Researchers upend AI status quo by eliminating matrix multiplication in LLMs

☆ Yσɠƚԋσʂ ☆@lemmy.ml · 7 months ago

Researchers upend AI status quo by eliminating matrix multiplication in LLMs

cygnus@lemmy.ca · 7 months ago

Finally some good “AI” news. Those things aren’t going away, so I’m happy to see any improvements to their energy efficiency.

theshatterstone54 · edit-2 7 months ago

Why are people downvoting?
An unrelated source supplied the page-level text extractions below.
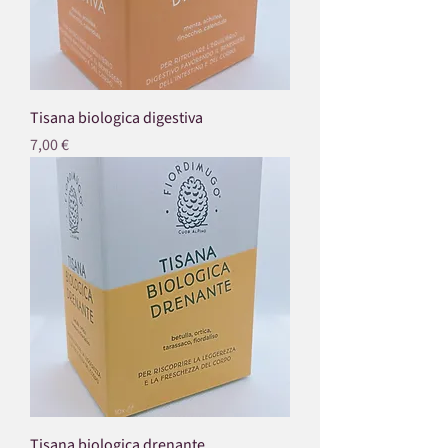
Tisana biologica digestiva
Prezzo
7,00 €
Tisana biologica drenante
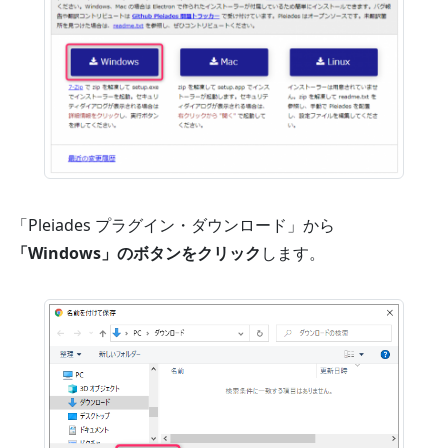
「Pleiades プラグイン・ダウンロード」から
「Windows」のボタンをクリック
します。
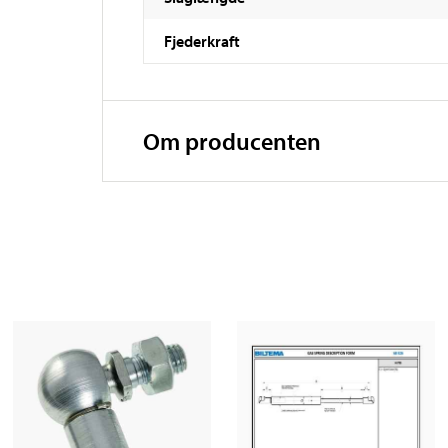
Fjederkraft
Om producenten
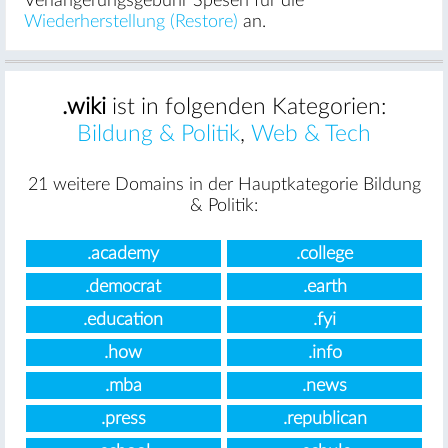
Verlängerungsgebühr Spesen für die
Wiederherstellung (Restore)
an.
.wiki
ist in folgenden Kategorien:
Bildung & Politik
,
Web & Tech
21 weitere Domains in der Hauptkategorie Bildung
& Politik:
.academy
.college
.democrat
.earth
.education
.fyi
.how
.info
.mba
.news
.press
.republican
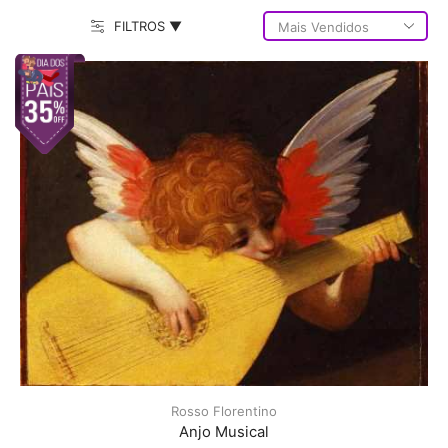
FILTROS ▼
Rosso Florentino
Anjo Musical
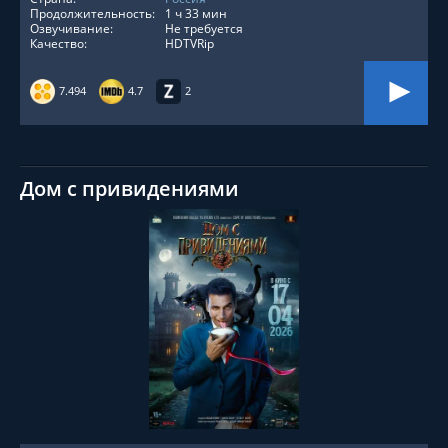
Продолжительность:
1 ч 33 мин
Озвучивание:
Не требуется
Качество:
HDTVRip
7.494
4.7
2
Дом с привидениями
СМОТРЕТЬ ОНЛАЙН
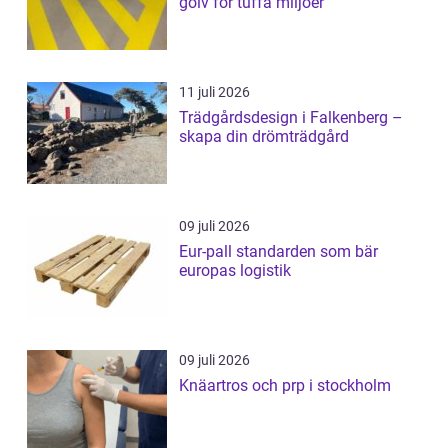
golv för tuffa miljöer
11 juli 2026
Trädgårdsdesign i Falkenberg –
skapa din drömträdgård
09 juli 2026
Eur-pall standarden som bär
europas logistik
09 juli 2026
Knäartros och prp i stockholm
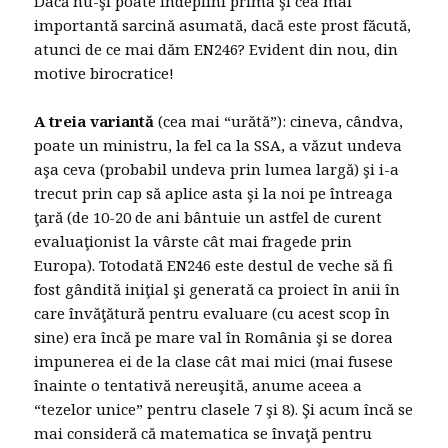
Dacă nu-şi poate îndeplini prima şi cea mai
importantă sarcină asumată, dacă este prost făcută,
atunci de ce mai dăm EN246? Evident din nou, din
motive birocratice!
A treia variantă
(cea mai “urătă”): cineva, cândva,
poate un ministru, la fel ca la SSA, a văzut undeva
aşa ceva (probabil undeva prin lumea largă) şi i-a
trecut prin cap să aplice asta şi la noi pe întreaga
ţară (de 10-20 de ani bântuie un astfel de curent
evaluaţionist la vârste cât mai fragede prin
Europa). Totodată EN246 este destul de veche să fi
fost gândită iniţial şi generată ca proiect în anii în
care învăţătură pentru evaluare (cu acest scop în
sine) era încă pe mare val în România şi se dorea
impunerea ei de la clase cât mai mici (mai fusese
înainte o tentativă nereuşită, anume aceea a
“tezelor unice” pentru clasele 7 şi 8). Şi acum încă se
mai consideră că matematica se învaţă pentru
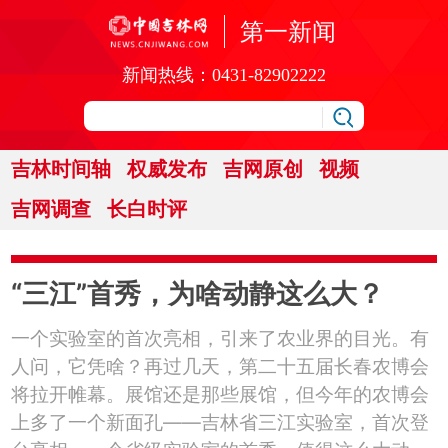
第一新闻
新闻热线：
0431-82902222
吉林时间轴
权威发布
吉网原创
视频
吉网调查
长白时评
“三江”首秀，为啥动静这么大？
一个实验室的首次亮相，引来了农业界的目光。有
人问，它凭啥？再过几天，第二十五届长春农博会
将拉开帷幕。展馆还是那些展馆，但今年的农博会
上多了一个新面孔——吉林省三江实验室，首次登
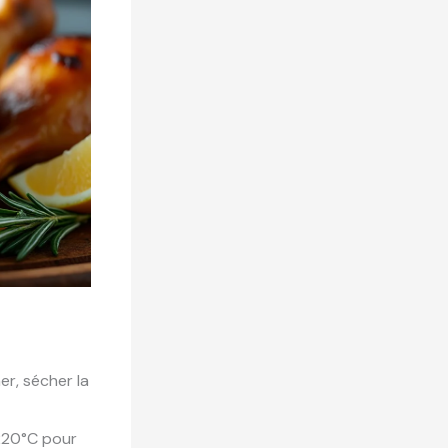
er, sécher la
 220°C pour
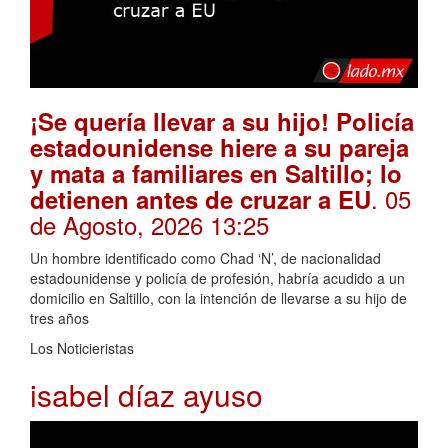
¡Se quería llevar a su hijo! Policía
estadounidense hiere a su pareja
y mata a familiares en Saltillo; lo
. 05
detienen antes de cruzar a EU
de Agosto, 2026 13:25
Un hombre identificado como Chad ‘N’, de nacionalidad
estadounidense y policía de profesión, habría acudido a un
domicilio en Saltillo, con la intención de llevarse a su hijo de
tres años
Los Noticieristas
isabel díaz ayuso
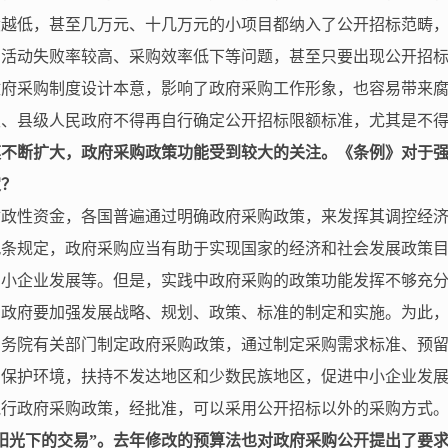
设越低，甚至几万元、十几万元的小项目都纳入了公开招标范畴
购活动失败率较高、采购效率低下等问题，甚至只要出现公开招
政府采购制度设计本意，影响了政府采购工作形象，也容易带来
级、县级人民政府不得再自行确定公开招标限额标准，尤其是不
模不断扩大，政府采购政策功能受到较大的关注。《条例》对于
定？
财政性资金，各国普遍通过明确政府采购政策，来发挥其调控经
九条规定，政府采购应当有助于实现国家的经济和社会发展政策
中小企业发展等。但是，实践中政府采购的政策功能发挥不够充
，政府要加强发展战略、规划、政策、标准的制定和实施。为此
国务院有关部门制定政府采购政策，通过制定采购需求标准、预
，保护环境，扶持不发达地区和少数民族地区，促进中小企业发
执行政府采购政策，经批准，可以采用公开招标以外的采购方式
阳光下的交易”。去年修改的预算法也对政府采购公开提出了要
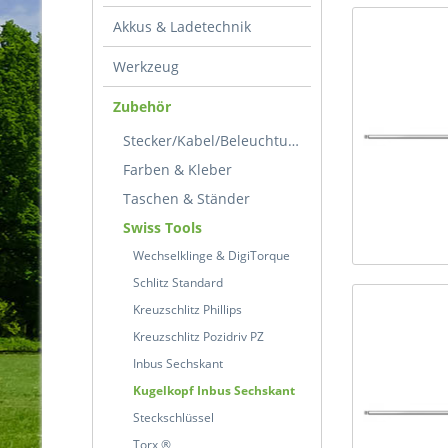
Akkus & Ladetechnik
Werkzeug
Zubehör
Stecker/Kabel/Beleuchtung
Farben & Kleber
Taschen & Ständer
Swiss Tools
Wechselklinge & DigiTorque
Schlitz Standard
Kreuzschlitz Phillips
Kreuzschlitz Pozidriv PZ
Inbus Sechskant
Kugelkopf Inbus Sechskant
Steckschlüssel
Torx ®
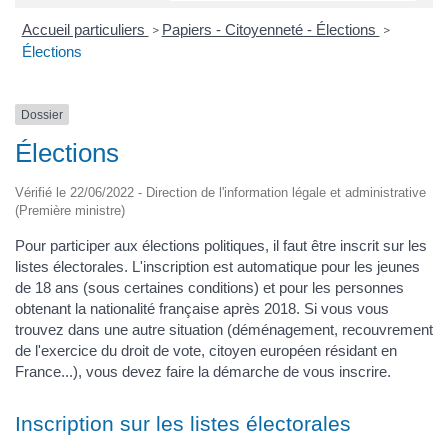
Accueil particuliers
Papiers - Citoyenneté - Élections
>
>
Élections
Dossier
Élections
Vérifié le 22/06/2022 - Direction de l'information légale et administrative
(Première ministre)
Pour participer aux élections politiques, il faut être inscrit sur les
listes électorales. L'inscription est automatique pour les jeunes
de 18 ans (sous certaines conditions) et pour les personnes
obtenant la nationalité française après 2018. Si vous vous
trouvez dans une autre situation (déménagement, recouvrement
de l'exercice du droit de vote, citoyen européen résidant en
France...), vous devez faire la démarche de vous inscrire.
Inscription sur les listes électorales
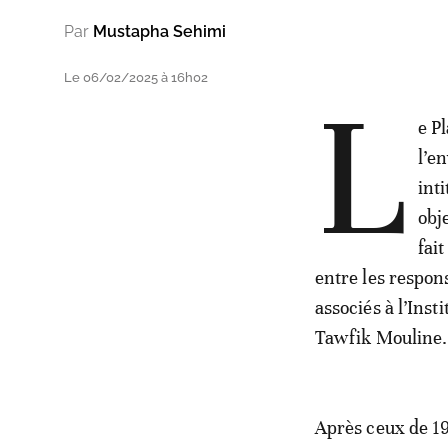
Par
Mustapha Sehimi
Le 06/02/2025 à 16h02
L
e P
l’e
int
obj
fait
entre les respon
associés à l’Ins
Tawfik Mouline.
Après ceux de 19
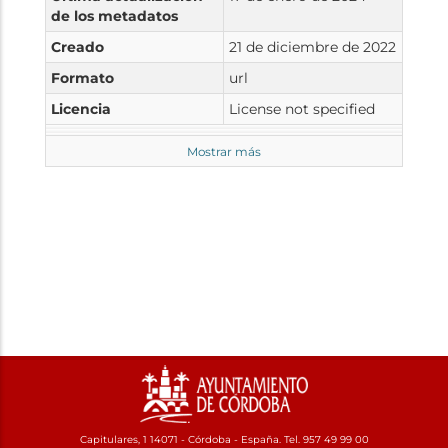
de los metadatos
Creado
21 de diciembre de 2022
Formato
url
Licencia
License not specified
Mostrar más
Capitulares, 1 14071 - Córdoba - España. Tel. 957 49 99 00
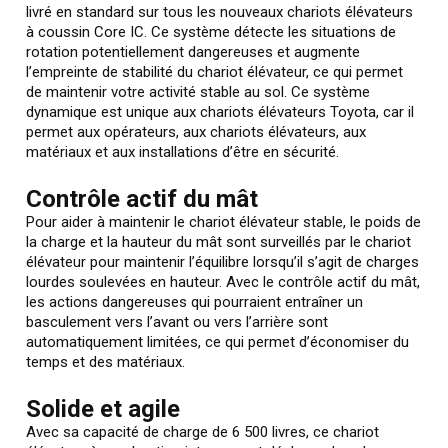
livré en standard sur tous les nouveaux chariots élévateurs
à coussin Core IC. Ce système détecte les situations de
rotation potentiellement dangereuses et augmente
l’empreinte de stabilité du chariot élévateur, ce qui permet
de maintenir votre activité stable au sol. Ce système
dynamique est unique aux chariots élévateurs Toyota, car il
permet aux opérateurs, aux chariots élévateurs, aux
matériaux et aux installations d’être en sécurité.
Contrôle actif du mât
Pour aider à maintenir le chariot élévateur stable, le poids de
la charge et la hauteur du mât sont surveillés par le chariot
élévateur pour maintenir l’équilibre lorsqu’il s’agit de charges
lourdes soulevées en hauteur. Avec le contrôle actif du mât,
les actions dangereuses qui pourraient entraîner un
basculement vers l’avant ou vers l’arrière sont
automatiquement limitées, ce qui permet d’économiser du
temps et des matériaux.
Solide et agile
Avec sa capacité de charge de 6 500 livres, ce chariot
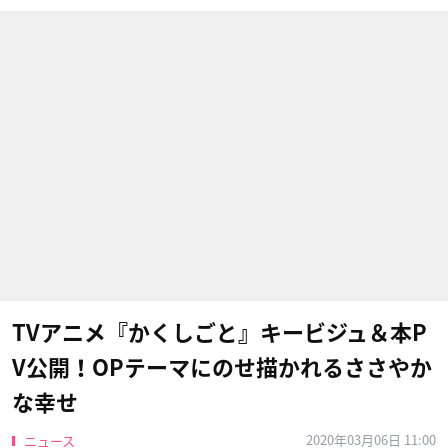
TVアニメ『かくしごと』キービジュ＆本P
V公開！OPテーマにのせ描かれるささやか
な幸せ
2020年03月06日 11:00
ニュース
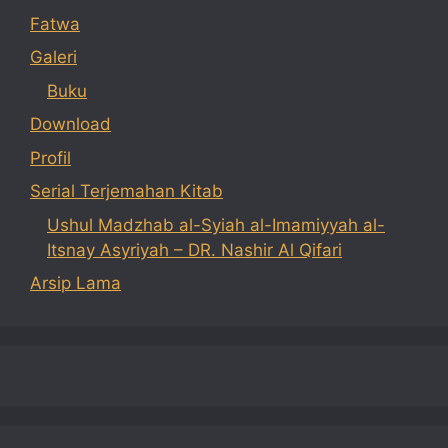
Fatwa
Galeri
Buku
Download
Profil
Serial Terjemahan Kitab
Ushul Madzhab al-Syiah al-Imamiyyah al-
Itsnay Asyriyah – DR. Nashir Al Qifari
Arsip Lama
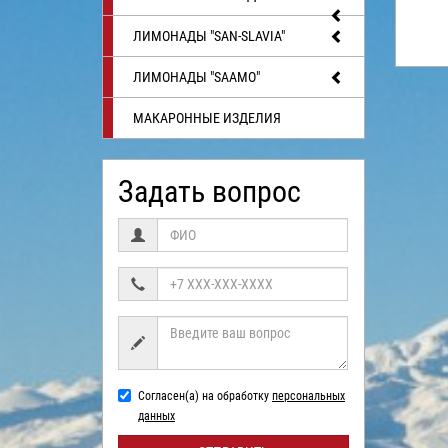
ЛИМОНАДЫ "SAN-SLAVIA"
ЛИМОНАДЫ "SAAMO"
МАКАРОННЫЕ ИЗДЕЛИЯ
Задать вопрос
Согласен(а) на обработку
персональных
данных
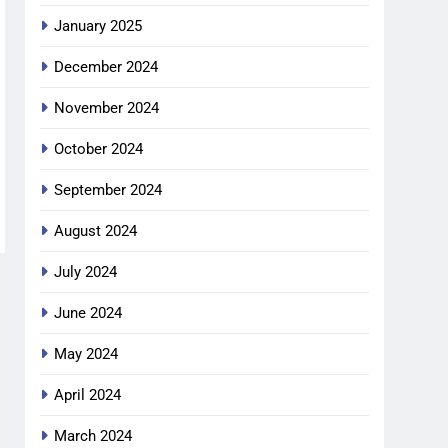
January 2025
December 2024
November 2024
October 2024
September 2024
August 2024
July 2024
June 2024
May 2024
April 2024
March 2024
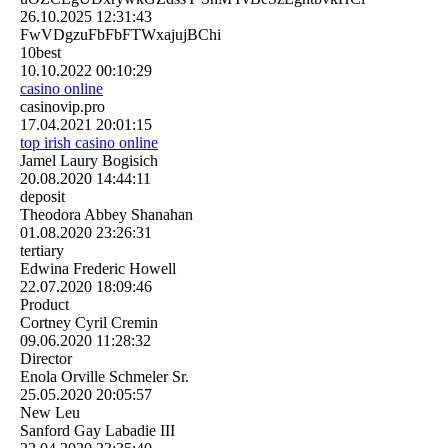
26.10.2025
12:31:43
FwVDgzuFbFbFTWxajujBChi
10best
10.10.2022
00:10:29
casino online
casinovip.pro
17.04.2021
20:01:15
top irish casino online
Jamel Laury Bogisich
20.08.2020
14:44:11
deposit
Theodora Abbey Shanahan
01.08.2020
23:26:31
tertiary
Edwina Frederic Howell
22.07.2020
18:09:46
Product
Cortney Cyril Cremin
09.06.2020
11:28:32
Director
Enola Orville Schmeler Sr.
25.05.2020
20:05:57
New Leu
Sanford Gay Labadie III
This is huge and should make LLMs more power efficient and memory efficient.

☆ Yσɠƚԋσʂ ☆@lemmy.ml · 7 months ago

Indeed, this seems like a big step forward, and here’s a link to the model https://github.com/ridgerchu/matmulfreellm

AutoTL;DR@lemmings.world · 7 months ago

This is the best summary I could come up with:

The researchers’ approach involves two main innovations: first, they created a custom LLM and constrained it to use only ternary values (-1, 0, 1) instead of traditional floating-point numbers, which allows for simpler computations.

Second, the researchers redesigned the computationally expensive self-attention mechanism in traditional language models with a simpler, more efficient unit (that they called a MatMul-free Linear Gated Recurrent Unit—or MLGRU) that processes words sequentially using basic arithmetic operations instead of matrix multiplications.

These changes, combined with a custom hardware implementation to accelerate ternary operations through the aforementioned FPGA chip, allowed the researchers to achieve what they claim is performance comparable to state-of-the-art models while reducing energy use.

Researchers claim the MatMul-free LM achieved competitive performance against the Llama 2 baseline on several benchmark tasks, including answering questions, commonsense reasoning, and physical understanding.

The researchers project that their approach could theoretically intersect with and surpass the performance of standard LLMs at scales around 10²³ FLOPS, which is roughly equivalent to the training compute required for models like Meta’s Llama-3 8B or Llama-2 70B.

The article was updated on June 26, 2024 at 9:20 AM to remove an inaccurate power estimate related to running a LLM locally on a RTX 3060 created by the author.

The original article contains 570 words, the summary contains 206 words. Saved 64%. I’m a bot and I’m open source!